I was the first of two acts in the second section and to be honest, the set was a bit hit’n’miss for the most part. I was not having a great time. The audience were not regular comedy-goers, and were mostly older people, as these village do’s tend to be, so as I began the run-up to a silly little rap I’d been doing for the last week or so (written in response to a night when I had found myself the only comedian at a pretty hard core music night and had had to follow an angry young chap who’d been rapping about what he intended to do to his “rich white bitch”), I was preparing myself for disappointment. However, each time I’d performed it, I’d asked whether anyone in the audience could beatbox. There never had been, until that night. A young guy came up and we shared the only mic (creating plenty of ‘business’ around that, which really helped). He was a stunningly good beatboxer and it brought a new dimension to the piece. I left the stage to one of the best receptions I’ve ever had, and joined Beatbox Boy outside for a celebratory cigarette.

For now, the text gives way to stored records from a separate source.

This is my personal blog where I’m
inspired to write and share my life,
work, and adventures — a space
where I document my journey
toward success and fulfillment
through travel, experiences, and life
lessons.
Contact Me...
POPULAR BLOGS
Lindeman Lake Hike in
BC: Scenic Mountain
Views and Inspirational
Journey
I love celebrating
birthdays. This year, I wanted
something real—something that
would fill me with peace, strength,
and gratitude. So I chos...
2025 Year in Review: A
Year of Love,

I thanked him for saving me from near death and he said he was only too happy to do what he could to support the charity, as his father had died of brain cancer three days earlier.
The poignancy of this moment has stayed with me ever since. His courage, his generosity still stuns me when I think of it. I suspect it will stay with me forever.
And the conclusion to all this? Oh… being alive can be tough sometimes. It can hurt. Badly on occasion. But for all the small minded, mean spirited or just misguided idiots and fools we encounter along the way, we also share the planet with brave, beautiful people whose very presence makes the journey worthwhile. I guess. Some hippy dippy shit like that. Live now, not later. Cherish those around you. Have fun.
And other stuff I could never say directly on stage despite the fact that it is thanks to the comedy adventure that I find myself exposed to such wonders.
It’s been a long post. Thank you for sticking with it when you could so easily have gonged me off. Any comments?
Brilliant. A mammoth start to blogging but well worth it. Glad to read about the charity gig properly. One of the things I liked so much about your show was the fact that in amongst the singing and the laughs was a genuine and touching reflection on life. It struck a chord with me at 26.
A lovely, touching piece of writing. Many thanks for sharing.